Unconditional parenting
Let me be honest here. My day to day parenting was a mix of all the approaches (except physical punishment). Whenever Milan used to show discomfort to wear a new shirt of his feet getting wet while walking, I used to show my “I am so sick of it” face. But looking back now, the 5-year-old had to deal with his discomfort and the agony of love withdrawal from me. I had a week of self-reflection after reading the book. Revisiting my past behaviours, observing my approach towards him at different points. When I force him to eat more veggies or make him rush at the last moment to go to school or scold him for not behaving in public, my rationale was I am doing what is good for him. But I cannot do that anymore. I know I am very much a work in progress as a father. At one point he said.
“stop talking.

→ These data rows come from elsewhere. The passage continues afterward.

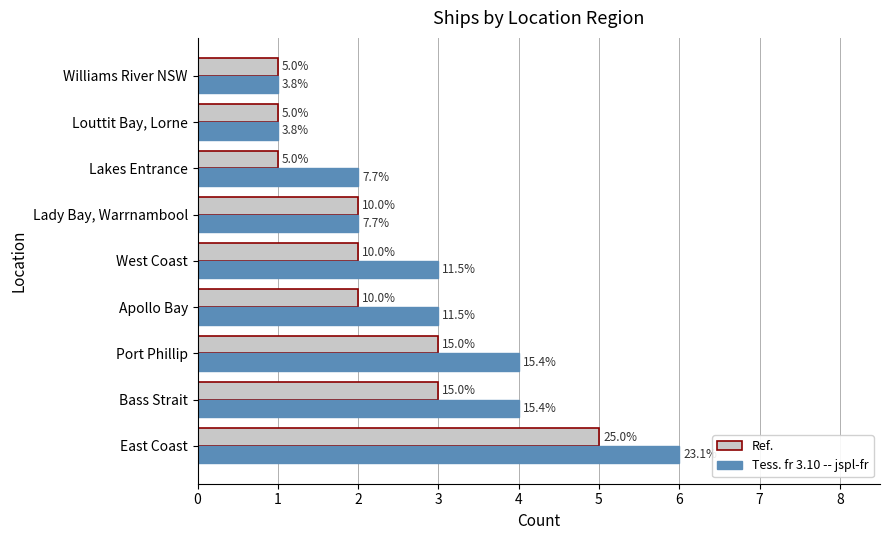

What are all the series names shown in the legend?

Ref., Tess. fr 3.10 -- jspl-fr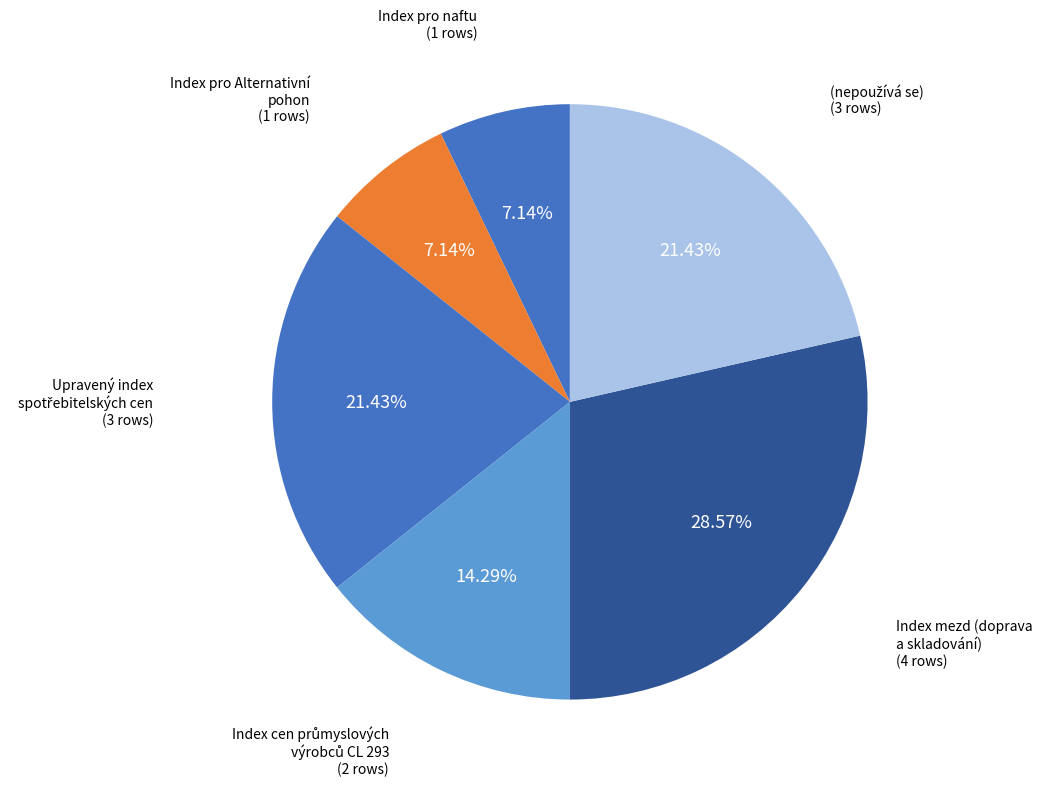

Which slice is the largest?

Index mezd (doprava a skladování)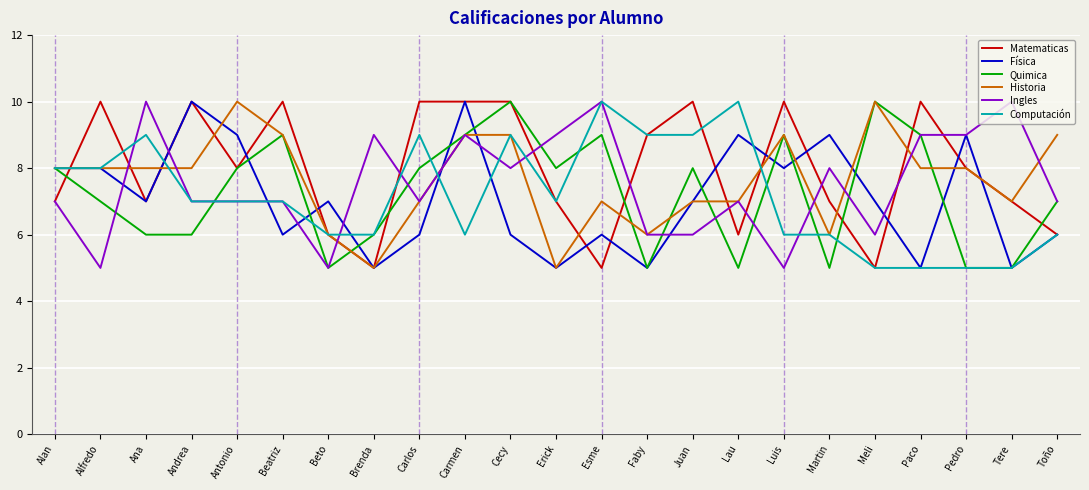

Which series changed the most between Ana and Cecy?

Quimica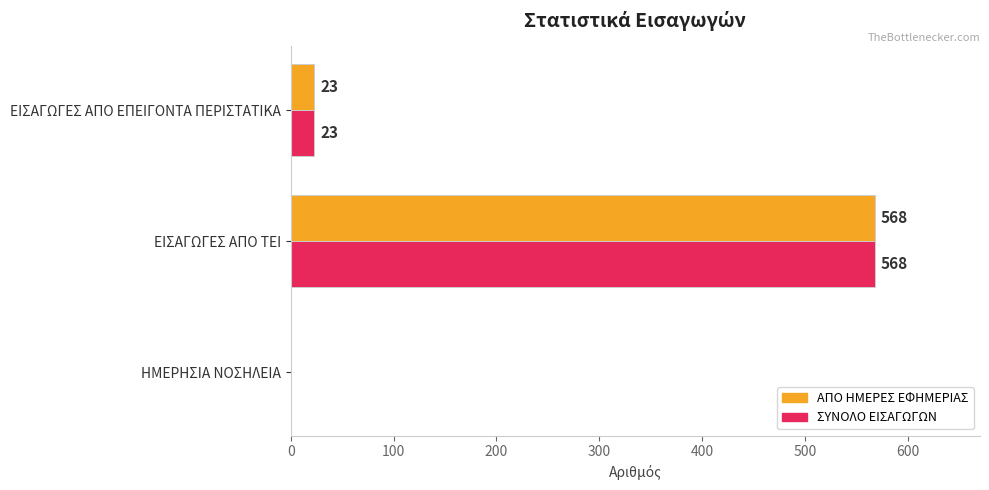

What is the sum of the ΑΠΟ ΗΜΕΡΕΣ ΕΦΗΜΕΡΙΑΣ values at ΕΙΣΑΓΩΓΕΣ ΑΠΟ ΕΠΕΙΓΟΝΤΑ ΠΕΡΙΣΤΑΤΙΚΑ and ΕΙΣΑΓΩΓΕΣ ΑΠΟ ΤΕΙ?

591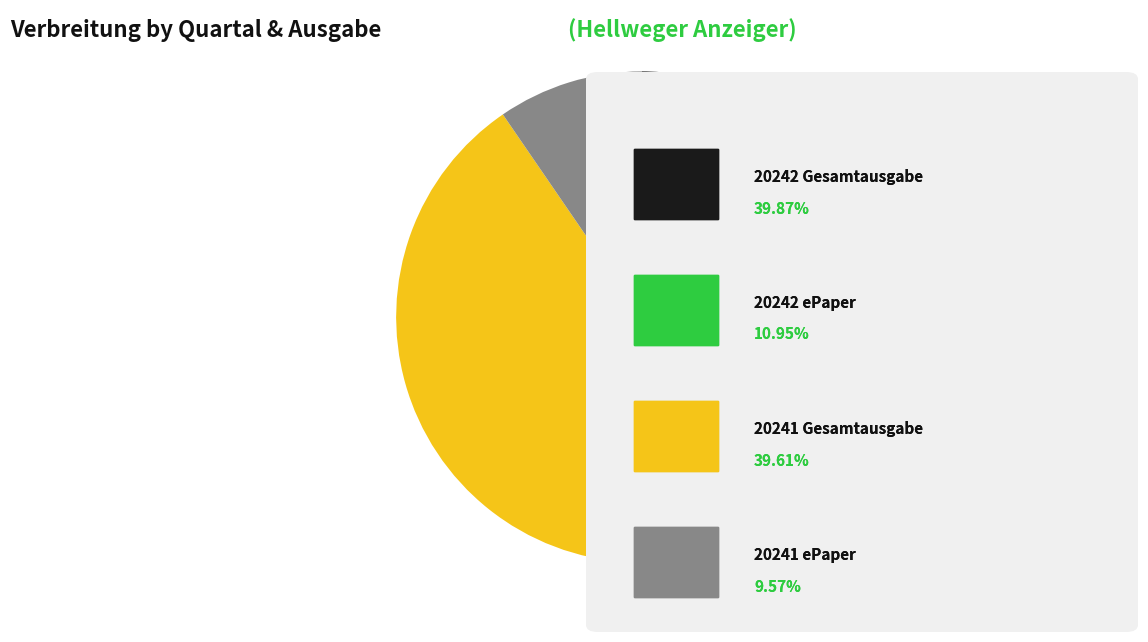

Does any single category account for the majority?

No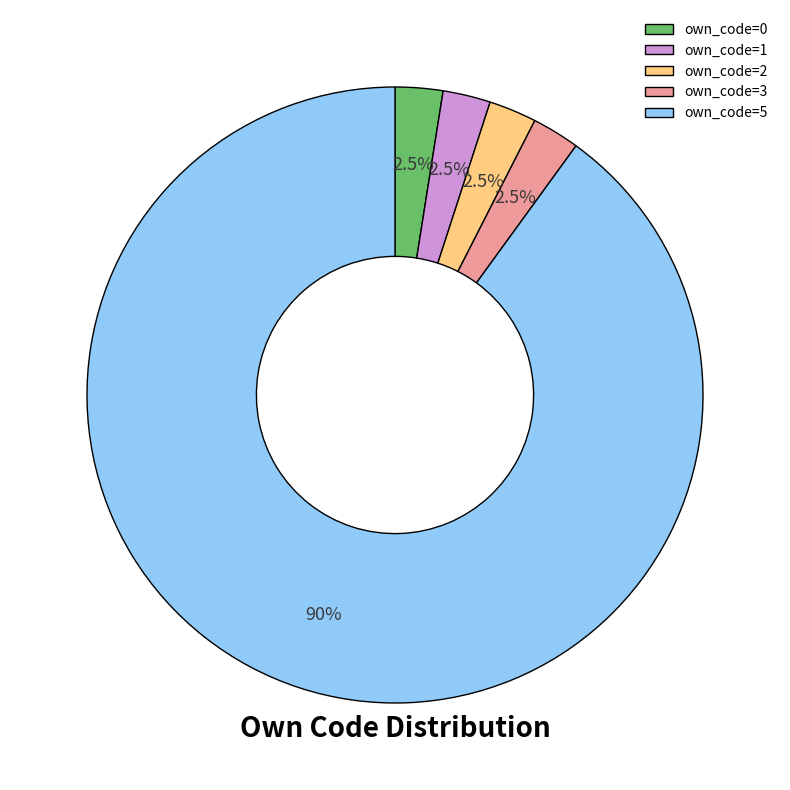

What percentage do own_code=0 and own_code=5 together represent?

92.5%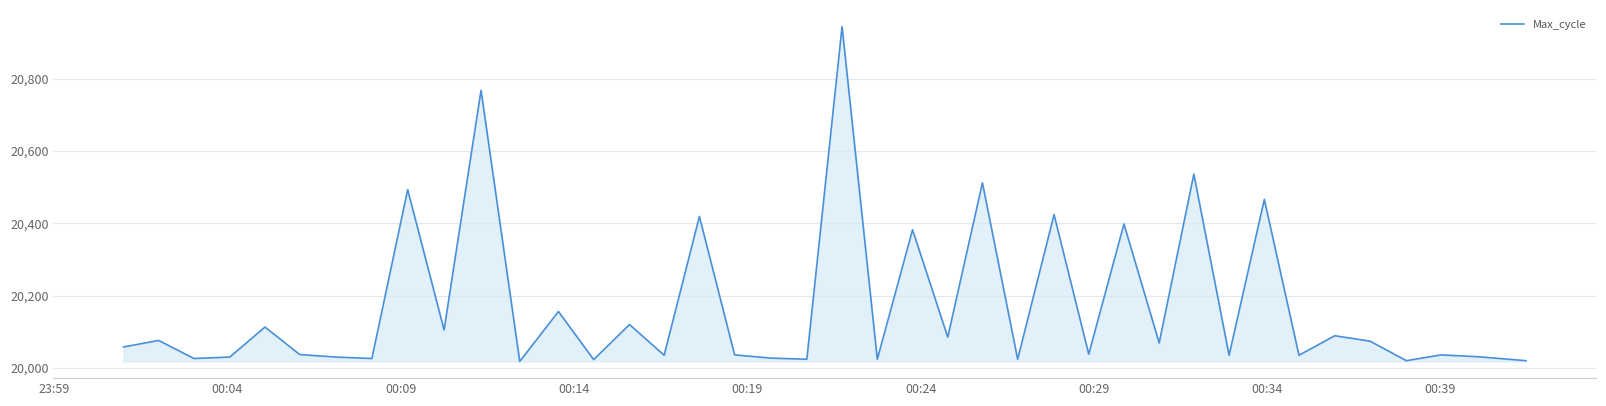

What is the difference between the maximum and minimum values?

926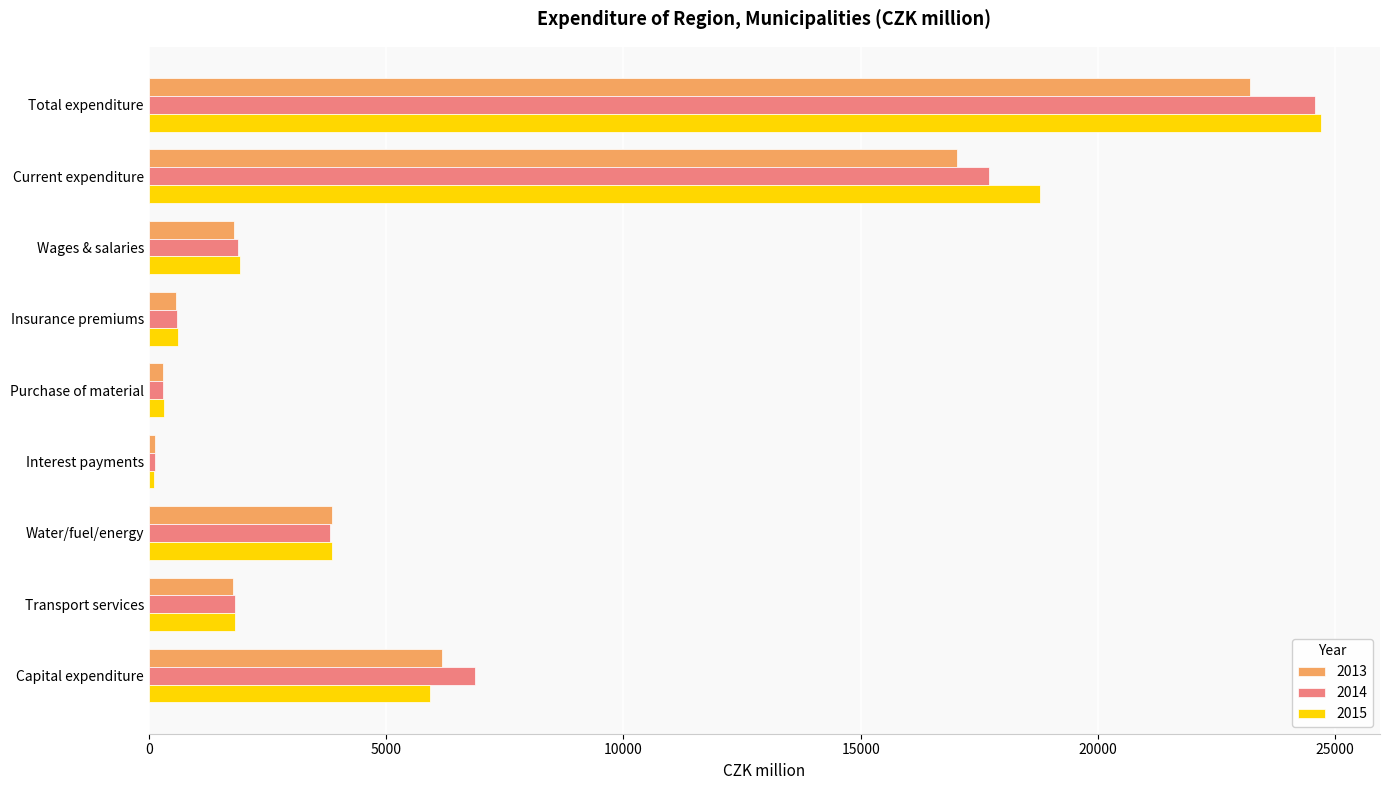

Between Current expenditure and Capital expenditure, which series saw the biggest shift?

2015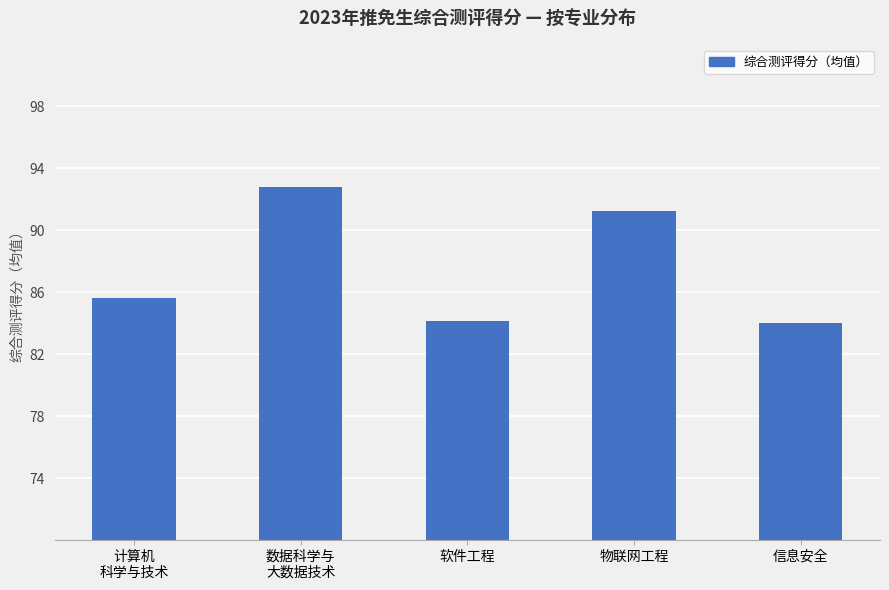

What is the average value?

87.6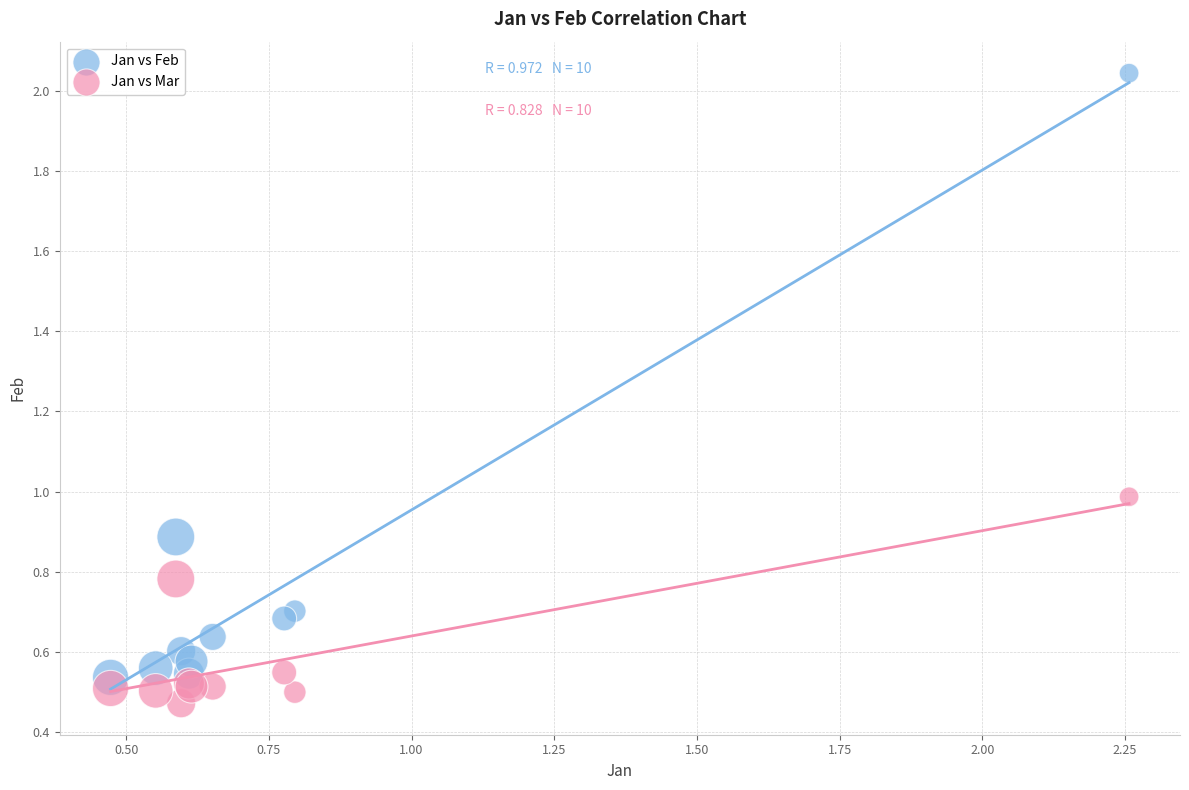

Which series has the widest spread of Y values?

Jan vs Feb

Your words make my brain freeze”.
Then I thought how much I was focusing on lecturing rather than making him understand on his own. I started a parenting journal to keep track of my progress. The last three chapters of the book are the action points towards unconditional parenting. I will talk about it in another week. But for now, there is one major takeaway.
Look from the other point of view
This is one of the hardest things to achieve. It is not only true with the relationship with your children but also with other adults. Once you give some thoughts on why they respond the way they do your response will be much more appropriate and the result will amaze you. Last week I was getting Milan ready for school. I had to cycle for 12 minutes to the school and school gates will close in 20 mins. At that moment he decided to draw something. My immediate reaction was, “not at this 11th hour”. But quickly I managed to get a distant perspective and was able to think from his perspective. I will be denying his joy without any justification. And the worst thing to happen is that we will be late for school by 5 -10 mins. It is not the end of the world I said:
“We have 5 minutes left. If you can finish by that time, it is OK”.
He finished the drawing in 3 minutes and we manage to get it in time. Had I been forceful, he will be cranky all the way. Moreover, he will think that I love him only when he obeys me.
Trust me, this is not an easy task. It demands a lot from you. Sometimes you cannot resist your temper. The author suggests using the time out here. Let the kid know that you are also vulnerable and need some quiet time to calm down. And you can even suggest this to them when they are cranky, but not as a punishment. I have asked my son to remind me to calm down when I become upset. Now he uses this many times!
The one thing I remind myself now is that, I should not use love to control my child. The love should be unconditional and he did not need to “earn” it. The love need to be independent of his success or failure. The greatest pitfall in this pursuit of the unconditional parenting is the fake rationalisation. I dont want to be that parent who acts the same way but thinking that they are in fact unconditional. Words or even understanding does not matter. Actions do.
The whole world is filled with conditional rewards/punishments. Be it at school, workplace or even relationships. Using the same strategy with our children will eliminate the opportunity for making our family safe-heaven with unconditional love. I strongly suggest the book to all parents or people who wish to be parents at some point. On another issue, I will talk about the action points discussed in the book and my personal reflection. Share your thoughts in the comments section. And do share to aspiring parents Adios for now. Have a great week!
Must read for all parents. Thank you for your efforts
Interesting. We all go for 'short cuts' just because we could be tired and impatient. Will read the book.